Берта Исла - Мариас Хавьер
За долгие месяцы он сказал мне по этому поводу лишь следующее:
– Думаю, теперь я могу жить спокойно, хотя много кому успел насолить, но это было моей работой. Однако ситуация меняется, враги перестали быть врагами, время бежит, люди выходят в тираж, исчезают, стареют, устают, некоторые умирают – и все забывается. Но кто знает. Всегда может найтись хотя бы один, который все помнит и не хочет ничего прощать.
Как и прежде, как и всегда, я не получала конкретных ответов на свои вопросы и вскоре перестала их задавать, я даже не смогла узнать, что с ним произошло за те двенадцать лет, пока он пропадал и считался мертвым – или решил считаться мертвым.

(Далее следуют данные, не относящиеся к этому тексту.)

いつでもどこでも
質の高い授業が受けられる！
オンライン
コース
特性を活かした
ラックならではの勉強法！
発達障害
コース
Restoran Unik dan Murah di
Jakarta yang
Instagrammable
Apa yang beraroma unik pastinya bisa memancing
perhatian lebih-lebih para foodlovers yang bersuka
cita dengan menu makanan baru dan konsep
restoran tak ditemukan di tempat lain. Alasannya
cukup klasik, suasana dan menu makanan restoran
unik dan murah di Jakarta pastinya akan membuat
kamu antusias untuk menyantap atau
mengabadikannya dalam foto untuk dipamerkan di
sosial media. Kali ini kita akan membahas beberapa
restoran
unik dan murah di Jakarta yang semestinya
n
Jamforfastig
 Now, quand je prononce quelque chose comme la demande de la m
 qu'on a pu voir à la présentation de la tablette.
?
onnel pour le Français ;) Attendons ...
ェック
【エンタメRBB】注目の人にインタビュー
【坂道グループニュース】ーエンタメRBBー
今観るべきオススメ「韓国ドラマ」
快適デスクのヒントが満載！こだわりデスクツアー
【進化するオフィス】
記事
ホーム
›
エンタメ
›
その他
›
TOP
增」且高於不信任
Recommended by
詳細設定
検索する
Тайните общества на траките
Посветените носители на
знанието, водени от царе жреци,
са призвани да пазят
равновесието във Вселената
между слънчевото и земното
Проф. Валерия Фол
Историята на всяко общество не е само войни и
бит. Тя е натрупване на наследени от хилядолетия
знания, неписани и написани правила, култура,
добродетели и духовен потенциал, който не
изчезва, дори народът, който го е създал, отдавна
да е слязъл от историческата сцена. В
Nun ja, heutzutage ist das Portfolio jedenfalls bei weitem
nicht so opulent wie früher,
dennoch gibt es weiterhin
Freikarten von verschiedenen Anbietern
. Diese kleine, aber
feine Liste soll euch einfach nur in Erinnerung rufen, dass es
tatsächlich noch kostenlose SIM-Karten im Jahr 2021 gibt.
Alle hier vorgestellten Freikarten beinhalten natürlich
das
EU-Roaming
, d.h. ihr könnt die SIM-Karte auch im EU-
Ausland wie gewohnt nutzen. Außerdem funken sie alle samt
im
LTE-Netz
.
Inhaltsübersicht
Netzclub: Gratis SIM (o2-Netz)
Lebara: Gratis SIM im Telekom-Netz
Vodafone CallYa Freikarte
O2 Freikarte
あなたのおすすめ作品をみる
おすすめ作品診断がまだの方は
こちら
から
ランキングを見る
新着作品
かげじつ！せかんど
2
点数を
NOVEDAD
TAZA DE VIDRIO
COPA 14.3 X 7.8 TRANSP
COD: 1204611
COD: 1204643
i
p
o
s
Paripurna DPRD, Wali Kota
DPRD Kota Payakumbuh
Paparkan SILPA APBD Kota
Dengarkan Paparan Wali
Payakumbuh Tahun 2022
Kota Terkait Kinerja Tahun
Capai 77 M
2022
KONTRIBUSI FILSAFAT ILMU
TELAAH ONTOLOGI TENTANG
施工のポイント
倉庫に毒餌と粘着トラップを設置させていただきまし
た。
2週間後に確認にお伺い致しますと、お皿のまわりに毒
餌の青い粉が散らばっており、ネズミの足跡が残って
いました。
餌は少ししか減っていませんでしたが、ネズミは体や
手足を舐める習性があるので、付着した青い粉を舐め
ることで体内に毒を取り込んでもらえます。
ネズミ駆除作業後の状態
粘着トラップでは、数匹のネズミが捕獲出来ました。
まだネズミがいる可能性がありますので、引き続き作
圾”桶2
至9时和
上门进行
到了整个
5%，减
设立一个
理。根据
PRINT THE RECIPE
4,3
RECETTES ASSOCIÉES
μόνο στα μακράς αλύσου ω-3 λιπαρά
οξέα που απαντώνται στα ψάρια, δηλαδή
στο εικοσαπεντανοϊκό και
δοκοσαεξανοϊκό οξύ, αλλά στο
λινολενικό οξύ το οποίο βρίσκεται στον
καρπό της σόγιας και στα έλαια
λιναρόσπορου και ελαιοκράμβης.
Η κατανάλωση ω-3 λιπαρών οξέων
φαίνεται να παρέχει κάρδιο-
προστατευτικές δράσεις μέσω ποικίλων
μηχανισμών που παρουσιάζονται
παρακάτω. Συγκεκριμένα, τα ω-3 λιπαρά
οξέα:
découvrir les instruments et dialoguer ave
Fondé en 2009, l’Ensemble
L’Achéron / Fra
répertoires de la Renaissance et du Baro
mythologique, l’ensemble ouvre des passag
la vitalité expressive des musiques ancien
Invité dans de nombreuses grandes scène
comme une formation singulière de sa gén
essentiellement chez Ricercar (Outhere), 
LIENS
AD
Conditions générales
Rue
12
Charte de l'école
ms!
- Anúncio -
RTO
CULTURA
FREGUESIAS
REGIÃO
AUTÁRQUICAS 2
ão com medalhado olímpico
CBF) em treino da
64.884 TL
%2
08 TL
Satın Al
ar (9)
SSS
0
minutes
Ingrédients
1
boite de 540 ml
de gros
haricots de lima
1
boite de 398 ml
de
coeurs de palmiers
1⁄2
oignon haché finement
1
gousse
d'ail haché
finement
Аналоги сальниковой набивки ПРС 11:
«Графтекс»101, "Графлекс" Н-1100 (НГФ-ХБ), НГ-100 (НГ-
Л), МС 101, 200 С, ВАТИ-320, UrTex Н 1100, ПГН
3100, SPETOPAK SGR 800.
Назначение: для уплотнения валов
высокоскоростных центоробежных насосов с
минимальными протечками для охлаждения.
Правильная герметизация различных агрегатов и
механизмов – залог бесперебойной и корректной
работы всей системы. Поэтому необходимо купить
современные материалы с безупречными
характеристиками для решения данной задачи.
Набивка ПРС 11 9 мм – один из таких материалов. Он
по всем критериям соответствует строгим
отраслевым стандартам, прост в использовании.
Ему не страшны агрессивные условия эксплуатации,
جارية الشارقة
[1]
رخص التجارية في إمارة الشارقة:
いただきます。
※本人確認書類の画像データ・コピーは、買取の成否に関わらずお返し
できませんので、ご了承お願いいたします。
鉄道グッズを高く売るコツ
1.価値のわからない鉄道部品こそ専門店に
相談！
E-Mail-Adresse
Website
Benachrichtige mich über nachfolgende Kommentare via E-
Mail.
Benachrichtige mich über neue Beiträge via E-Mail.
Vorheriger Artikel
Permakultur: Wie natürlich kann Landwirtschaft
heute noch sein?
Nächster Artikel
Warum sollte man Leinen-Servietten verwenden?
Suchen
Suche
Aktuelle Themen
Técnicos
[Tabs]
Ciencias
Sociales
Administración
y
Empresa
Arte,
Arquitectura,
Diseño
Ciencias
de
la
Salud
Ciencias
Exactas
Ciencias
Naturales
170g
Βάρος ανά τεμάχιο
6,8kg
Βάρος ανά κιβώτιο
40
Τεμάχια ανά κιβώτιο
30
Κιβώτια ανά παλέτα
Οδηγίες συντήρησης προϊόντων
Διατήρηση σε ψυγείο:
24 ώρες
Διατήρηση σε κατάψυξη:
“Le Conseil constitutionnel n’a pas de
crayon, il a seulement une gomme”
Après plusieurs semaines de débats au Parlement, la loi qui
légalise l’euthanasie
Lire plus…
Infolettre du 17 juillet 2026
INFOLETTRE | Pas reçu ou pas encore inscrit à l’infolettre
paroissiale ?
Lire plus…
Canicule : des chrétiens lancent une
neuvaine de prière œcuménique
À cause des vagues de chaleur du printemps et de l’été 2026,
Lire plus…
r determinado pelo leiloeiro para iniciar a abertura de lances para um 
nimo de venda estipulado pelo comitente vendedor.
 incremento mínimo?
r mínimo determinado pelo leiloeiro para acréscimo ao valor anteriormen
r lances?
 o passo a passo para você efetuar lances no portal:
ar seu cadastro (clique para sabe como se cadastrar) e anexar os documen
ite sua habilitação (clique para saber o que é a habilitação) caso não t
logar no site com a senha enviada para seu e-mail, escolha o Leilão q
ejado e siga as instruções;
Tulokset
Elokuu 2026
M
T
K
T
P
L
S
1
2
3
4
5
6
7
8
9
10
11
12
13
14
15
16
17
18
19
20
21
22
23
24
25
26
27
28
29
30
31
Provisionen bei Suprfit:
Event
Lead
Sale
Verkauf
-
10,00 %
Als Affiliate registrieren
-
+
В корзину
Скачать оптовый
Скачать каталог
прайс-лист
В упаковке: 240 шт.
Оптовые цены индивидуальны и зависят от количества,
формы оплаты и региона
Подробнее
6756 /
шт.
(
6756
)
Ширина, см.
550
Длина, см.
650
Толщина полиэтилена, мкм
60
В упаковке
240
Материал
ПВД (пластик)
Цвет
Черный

– Мне по-прежнему запрещено что-то рассказывать, – говорил он. – И теперь еще строже, чем раньше: уходя со службы, я подписал дополнительную бумагу о полной секретности, чтобы продолжать получать помощь. Если я распущу язык, мы ее потеряем, а кроме того, меня отдадут под суд. Будь уверена, что за это мне будет грозить тюрьма.
Я перестала получать деньги от Всемирной организации туризма. После того как Томас получил должность в посольстве (на самом деле даже более высокую и лучше оплачиваемую), было решено, что продолжение выплат еще и мне означало бы удвоение его жалованья, а это не было ничем оправдано.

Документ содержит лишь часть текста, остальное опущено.